(Collected data)
○ ○ ○ ○ ○

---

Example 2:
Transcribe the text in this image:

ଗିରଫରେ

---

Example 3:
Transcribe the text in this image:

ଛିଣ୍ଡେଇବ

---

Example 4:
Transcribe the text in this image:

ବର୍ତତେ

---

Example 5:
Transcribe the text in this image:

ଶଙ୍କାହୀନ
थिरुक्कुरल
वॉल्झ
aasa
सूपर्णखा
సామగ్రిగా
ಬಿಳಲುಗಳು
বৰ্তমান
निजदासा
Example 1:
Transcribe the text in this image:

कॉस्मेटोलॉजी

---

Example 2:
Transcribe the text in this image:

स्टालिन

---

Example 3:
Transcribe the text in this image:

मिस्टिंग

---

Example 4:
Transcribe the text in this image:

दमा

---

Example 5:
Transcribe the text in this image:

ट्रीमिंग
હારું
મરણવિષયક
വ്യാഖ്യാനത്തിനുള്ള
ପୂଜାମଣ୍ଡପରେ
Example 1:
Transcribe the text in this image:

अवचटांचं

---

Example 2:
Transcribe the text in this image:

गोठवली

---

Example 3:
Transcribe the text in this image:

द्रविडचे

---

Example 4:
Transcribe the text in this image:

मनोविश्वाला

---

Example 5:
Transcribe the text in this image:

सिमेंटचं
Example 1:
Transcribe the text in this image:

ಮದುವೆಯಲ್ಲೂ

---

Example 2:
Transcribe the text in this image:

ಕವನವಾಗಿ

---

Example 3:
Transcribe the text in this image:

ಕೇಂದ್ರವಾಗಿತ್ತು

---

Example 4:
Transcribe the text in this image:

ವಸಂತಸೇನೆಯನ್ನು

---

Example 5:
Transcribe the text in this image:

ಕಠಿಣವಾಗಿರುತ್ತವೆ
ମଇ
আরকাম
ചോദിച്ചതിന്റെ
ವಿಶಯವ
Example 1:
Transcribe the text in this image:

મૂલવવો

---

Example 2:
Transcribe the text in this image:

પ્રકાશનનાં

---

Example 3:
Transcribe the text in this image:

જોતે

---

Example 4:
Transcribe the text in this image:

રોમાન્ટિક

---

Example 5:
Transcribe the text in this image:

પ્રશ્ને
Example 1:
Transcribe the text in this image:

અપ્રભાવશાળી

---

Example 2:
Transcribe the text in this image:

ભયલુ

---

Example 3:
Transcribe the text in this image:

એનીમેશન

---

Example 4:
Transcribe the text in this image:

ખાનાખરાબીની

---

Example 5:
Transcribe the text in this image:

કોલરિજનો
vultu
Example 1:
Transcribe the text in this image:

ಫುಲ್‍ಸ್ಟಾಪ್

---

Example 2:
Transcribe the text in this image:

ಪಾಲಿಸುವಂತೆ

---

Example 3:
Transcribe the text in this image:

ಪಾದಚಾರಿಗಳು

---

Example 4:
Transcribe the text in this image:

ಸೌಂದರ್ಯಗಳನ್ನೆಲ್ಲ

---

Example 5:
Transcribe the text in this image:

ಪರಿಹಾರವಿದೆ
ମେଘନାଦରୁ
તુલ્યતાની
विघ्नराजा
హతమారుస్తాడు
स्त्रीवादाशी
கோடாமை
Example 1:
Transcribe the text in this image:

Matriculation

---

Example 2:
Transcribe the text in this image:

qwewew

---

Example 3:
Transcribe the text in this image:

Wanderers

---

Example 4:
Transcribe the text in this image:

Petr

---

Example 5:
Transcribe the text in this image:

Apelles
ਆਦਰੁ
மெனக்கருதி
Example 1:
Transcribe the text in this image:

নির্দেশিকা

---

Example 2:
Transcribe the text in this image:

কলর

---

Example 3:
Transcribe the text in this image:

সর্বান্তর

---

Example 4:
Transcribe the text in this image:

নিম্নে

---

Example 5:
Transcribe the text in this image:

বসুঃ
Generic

○ ○ ○ ○ ○

* Problem *
Output the records again in full. Keep every character as written.

* Answer below *
---

Example 2:
Transcribe the text in this image:

ଗିରଫରେ

---

Example 3:
Transcribe the text in this image:

ଛିଣ୍ଡେଇବ

---

Example 4:
Transcribe the text in this image:

ବର୍ତତେ

---

Example 5:
Transcribe the text in this image:

ଶଙ୍କାହୀନ
थिरुक्कुरल
वॉल्झ
aasa
सूपर्णखा
సామగ్రిగా
ಬಿಳಲುಗಳು
বৰ্তমান
निजदासा
Example 1:
Transcribe the text in this image:

कॉस्मेटोलॉजी

---

Example 2:
Transcribe the text in this image:

स्टालिन

---

Example 3:
Transcribe the text in this image:

मिस्टिंग

---

Example 4:
Transcribe the text in this image:

दमा

---

Example 5:
Transcribe the text in this image:

ट्रीमिंग
હારું
મરણવિષયક
വ്യാഖ്യാനത്തിനുള്ള
ପୂଜାମଣ୍ଡପରେ
Example 1:
Transcribe the text in this image:

अवचटांचं

---

Example 2:
Transcribe the text in this image:

गोठवली

---

Example 3:
Transcribe the text in this image:

द्रविडचे

---

Example 4:
Transcribe the text in this image:

मनोविश्वाला

---

Example 5:
Transcribe the text in this image:

सिमेंटचं
Example 1:
Transcribe the text in this image:

ಮದುವೆಯಲ್ಲೂ

---

Example 2:
Transcribe the text in this image:

ಕವನವಾಗಿ

---

Example 3:
Transcribe the text in this image:

ಕೇಂದ್ರವಾಗಿತ್ತು

---

Example 4:
Transcribe the text in this image:

ವಸಂತಸೇನೆಯನ್ನು

---

Example 5:
Transcribe the text in this image:

ಕಠಿಣವಾಗಿರುತ್ತವೆ
ମଇ
আরকাম
ചോദിച്ചതിന്റെ
ವಿಶಯವ
Example 1:
Transcribe the text in this image:

મૂલવવો

---

Example 2:
Transcribe the text in this image:

પ્રકાશનનાં

---

Example 3:
Transcribe the text in this image:

જોતે

---

Example 4:
Transcribe the text in this image:

રોમાન્ટિક

---

Example 5:
Transcribe the text in this image:

પ્રશ્ને
Example 1:
Transcribe the text in this image:

અપ્રભાવશાળી

---

Example 2:
Transcribe the text in this image:

ભયલુ

---

Example 3:
Transcribe the text in this image:

એનીમેશન

---

Example 4:
Transcribe the text in this image:

ખાનાખરાબીની

---

Example 5:
Transcribe the text in this image:

કોલરિજનો
vultu
Example 1:
Transcribe the text in this image:

ಫುಲ್‍ಸ್ಟಾಪ್

---

Example 2:
Transcribe the text in this image:

ಪಾಲಿಸುವಂತೆ

---

Example 3:
Transcribe the text in this image:

ಪಾದಚಾರಿಗಳು

---

Example 4:
Transcribe the text in this image:

ಸೌಂದರ್ಯಗಳನ್ನೆಲ್ಲ

---

Example 5:
Transcribe the text in this image:

ಪರಿಹಾರವಿದೆ
ମେଘନାଦରୁ
તુલ્યતાની
विघ्नराजा
హతమారుస్తాడు
स्त्रीवादाशी
கோடாமை
Example 1:
Transcribe the text in this image:

Matriculation

---

Example 2:
Transcribe the text in this image:

qwewew

---

Example 3:
Transcribe the text in this image:

Wanderers

---

Example 4:
Transcribe the text in this image:

Petr

---

Example 5:
Transcribe the text in this image:

Apelles
ਆਦਰੁ
மெனக்கருதி
Example 1:
Transcribe the text in this image:

নির্দেশিকা

---

Example 2:
Transcribe the text in this image:

কলর

---

Example 3:
Transcribe the text in this image:

সর্বান্তর

---

Example 4:
Transcribe the text in this image:

নিম্নে

---

Example 5:
Transcribe the text in this image:

বসুঃ
Generic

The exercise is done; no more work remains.